# Questions
a) Reproduce the section of the password-security passage starting with "The details of" and going on through "really quite amazing.", keeping every character unchanged.
b) Pick out each line in the entries that contains the string "space" and copy those lines.

# Given passage
[Start of section]

The details of how they split a single strong password into two halves (a short bit that the human can memorize and a longer more secure bit that the user releases using CAPTCHA, and thus doesn't have to memorize) is quite interesting. Worth a read. This implementation might have mistakes that make it less secure than it seems at first, but the overall idea is really quite amazing.

Re:How many times we need to explain thid (0)

Anonymous Coward | more than 3 years ago | (#35704756)

or, use a crypto card for stuff that needs to be secured. I still maintain that using chip& pin cards is the best approach to internet security. It lets you pick your security token vendor (which bank you want), puts it under an existing, fairly robustly (outside of the US) enforeced set of laws, and ties the security system to the people who have the most to lose when it's compromised ... the banks. The banks in every wesetern country are already required to verify in some way who their customers are. This lets people trust crypto cards that aren't directly issued by a government (theirs or others), lets you have as many online ID's as you want, protects to a great extent (not perfectly) against almost every password attack, and ties the password to a financial transaction when auditing is necessary .... those places with a financial transaction. However, website operators are still capable of trusting the certificates without sending information back to the banks.

Re:How many times we need to explain thid (1)

jhigh (657789) | more than 3 years ago | (#35699214)

[End of section]

# Data for the task
[Start of section]

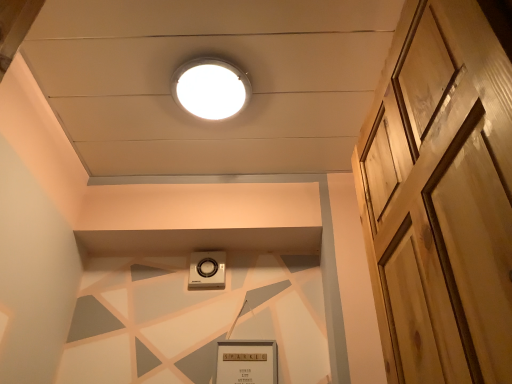
Question: From a real-world perspective, does white plastic thermostat at center stand above light brown wooden door at right?

Choices:
 (A) no
 (B) yes

Answer: (B)

Question: Considering the relative sizes of white plastic thermostat at center and light brown wooden door at right in the image provided, is white plastic thermostat at center bigger than light brown wooden door at right?

Choices:
 (A) yes
 (B) no

Answer: (B)

Question: Can you confirm if white plastic thermostat at center is positioned to the left of light brown wooden door at right?

Choices:
 (A) yes
 (B) no

Answer: (A)

Question: From the image's perspective, is white plastic thermostat at center under light brown wooden door at right?

Choices:
 (A) yes
 (B) no

Answer: (A)

Question: Considering the relative sizes of white plastic thermostat at center and light brown wooden door at right in the image provided, is white plastic thermostat at center shorter than light brown wooden door at right?

Choices:
 (A) no
 (B) yes

Answer: (B)

Question: From a real-world perspective, relative to white glossy droplight at upper center, is light brown wooden door at right vertically above or below?

Choices:
 (A) below
 (B) above

Answer: (A)

Question: Is light brown wooden door at right situated inside white glossy droplight at upper center or outside?

Choices:
 (A) inside
 (B) outside

Answer: (B)

Question: Looking at their shapes, would you say light brown wooden door at right is wider or thinner than white glossy droplight at upper center?

Choices:
 (A) wide
 (B) thin

Answer: (B)

Question: Looking at the image, does light brown wooden door at right seem bigger or smaller compared to white glossy droplight at upper center?

Choices:
 (A) big
 (B) small

Answer: (A)

Question: In the image, is white plastic thermostat at center positioned in front of or behind light brown wooden door at right?

Choices:
 (A) front
 (B) behind

Answer: (B)

Question: Do you think white plastic thermostat at center is within light brown wooden door at right, or outside of it?

Choices:
 (A) inside
 (B) outside

Answer: (B)

Question: From the image's perspective, is white plastic thermostat at center positioned above or below light brown wooden door at right?

Choices:
 (A) above
 (B) below

Answer: (B)

Question: Looking at the image, does white plastic thermostat at center seem bigger or smaller compared to light brown wooden door at right?

Choices:
 (A) small
 (B) big

Answer: (A)

Question: Considering the positions of white glossy droplight at upper center and white plastic thermostat at center in the image, is white glossy droplight at upper center wider or thinner than white plastic thermostat at center?

Choices:
 (A) wide
 (B) thin

Answer: (A)

Question: Based on their positions, is white glossy droplight at upper center located to the left or right of white plastic thermostat at center?

Choices:
 (A) right
 (B) left

Answer: (A)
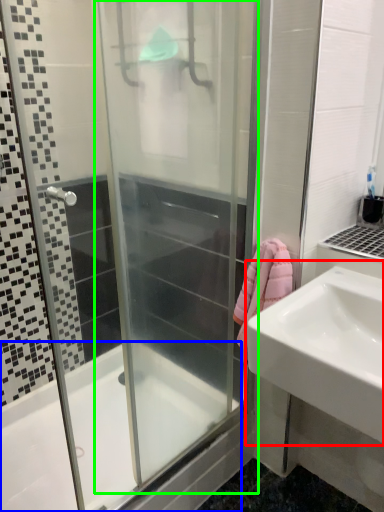
Question: Estimate the real-world distances between objects in this image. Which object is closer to sink (highlighted by a red box), bathtub (highlighted by a blue box) or screen door (highlighted by a green box)?

Choices:
 (A) bathtub
 (B) screen door

Answer: (B)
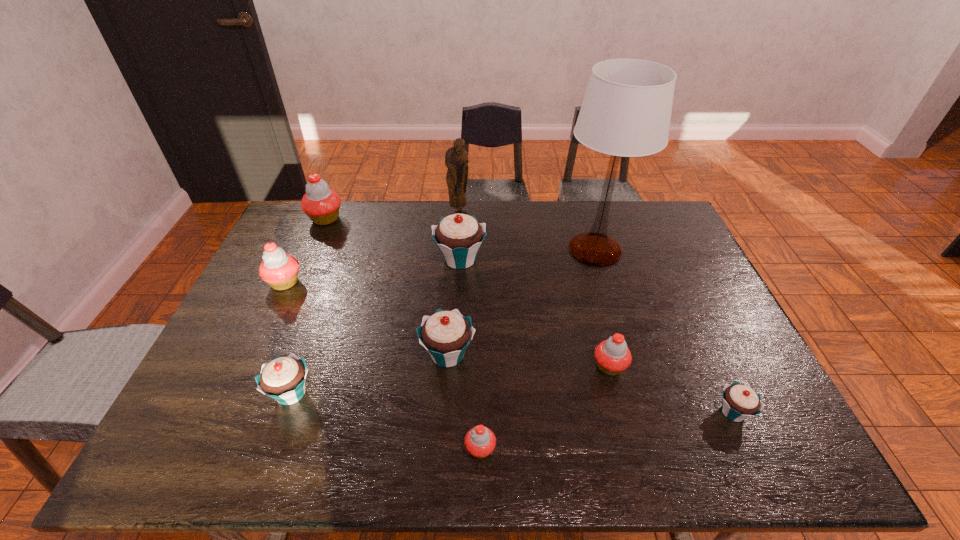
At what (x,y) coordinates should I click in order to perform the action: click on the rightmost teal cupcake. Please return your answer as a coordinate pair (x, y). Looking at the image, I should click on (739, 401).

The width and height of the screenshot is (960, 540). I want to click on the rightmost cupcake, so click(x=739, y=401).

Locate an element on the screen. The image size is (960, 540). the second red cupcake from right to left is located at coordinates (480, 441).

Locate an element on the screen. This screenshot has width=960, height=540. the smallest red cupcake is located at coordinates (480, 441).

What are the coordinates of `vacant point located 0.290m above the cylindrical shade of the table lamp` in the screenshot? It's located at click(x=624, y=349).

The width and height of the screenshot is (960, 540). I want to click on vacant space located 0.330m on the front-facing side of the ninth shortest object, so click(455, 272).

Identify the location of vacant area situated on the right of the farthest teal cupcake. (536, 259).

Image resolution: width=960 pixels, height=540 pixels. I want to click on free space located 0.230m on the right of the farthest red cupcake, so click(408, 219).

You are a GUI agent. You are given a task and a screenshot of the screen. Output one action in this format:
    pyautogui.click(x=<x>, y=<y>)
    Task: Click on the vacant region located 0.180m on the right of the third smallest red cupcake
    The image size is (960, 540).
    Given the screenshot: What is the action you would take?
    pyautogui.click(x=361, y=282)

At what (x,y) coordinates should I click in order to perform the action: click on vacant region located on the left of the second biggest teal cupcake. Please return your answer as a coordinate pair (x, y). This screenshot has height=540, width=960. Looking at the image, I should click on (283, 354).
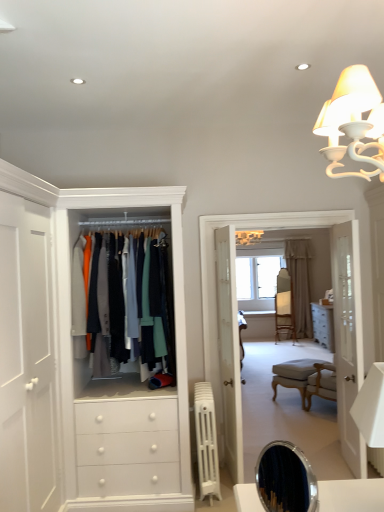
Question: Does beige fabric curtain at center appear on the right side of wooden armchair at center?

Choices:
 (A) no
 (B) yes

Answer: (B)

Question: Does beige fabric curtain at center touch wooden armchair at center?

Choices:
 (A) no
 (B) yes

Answer: (A)

Question: Is beige fabric curtain at center in front of wooden armchair at center?

Choices:
 (A) no
 (B) yes

Answer: (A)

Question: Is beige fabric curtain at center facing away from wooden armchair at center?

Choices:
 (A) no
 (B) yes

Answer: (A)

Question: From a real-world perspective, is beige fabric curtain at center positioned under wooden armchair at center based on gravity?

Choices:
 (A) no
 (B) yes

Answer: (A)

Question: From the image's perspective, relative to white leather ottoman at lower right, is wooden armchair at center above or below?

Choices:
 (A) above
 (B) below

Answer: (A)

Question: Choose the correct answer: Is wooden armchair at center inside white leather ottoman at lower right or outside it?

Choices:
 (A) outside
 (B) inside

Answer: (A)

Question: From a real-world perspective, is wooden armchair at center positioned above or below white leather ottoman at lower right?

Choices:
 (A) above
 (B) below

Answer: (A)

Question: Visually, is wooden armchair at center positioned to the left or to the right of white leather ottoman at lower right?

Choices:
 (A) right
 (B) left

Answer: (A)

Question: In terms of height, does matte fabric jackets at center look taller or shorter compared to wooden floor at center?

Choices:
 (A) short
 (B) tall

Answer: (A)

Question: From a real-world perspective, is matte fabric jackets at center above or below wooden floor at center?

Choices:
 (A) above
 (B) below

Answer: (A)

Question: Considering the positions of matte fabric jackets at center and wooden floor at center in the image, is matte fabric jackets at center wider or thinner than wooden floor at center?

Choices:
 (A) wide
 (B) thin

Answer: (A)

Question: In the image, is matte fabric jackets at center positioned in front of or behind wooden floor at center?

Choices:
 (A) front
 (B) behind

Answer: (A)

Question: Which is correct: wooden floor at center is inside white glass door at right, or outside of it?

Choices:
 (A) outside
 (B) inside

Answer: (A)

Question: From a real-world perspective, is wooden floor at center physically located above or below white glass door at right?

Choices:
 (A) below
 (B) above

Answer: (B)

[End of section]

# Completed exercise
a)
The details of how they split a single strong password into two halves (a short bit that the human can memorize and a longer more secure bit that the user releases using CAPTCHA, and thus doesn't have to memorize) is quite interesting. Worth a read. This implementation might have mistakes that make it less secure than it seems at first, but the overall idea is really quite amazing.

b)
The width and height of the screenshot is (960, 540). I want to click on vacant space located 0.330m on the front-facing side of the ninth shortest object, so click(455, 272).
Image resolution: width=960 pixels, height=540 pixels. I want to click on free space located 0.230m on the right of the farthest red cupcake, so click(408, 219).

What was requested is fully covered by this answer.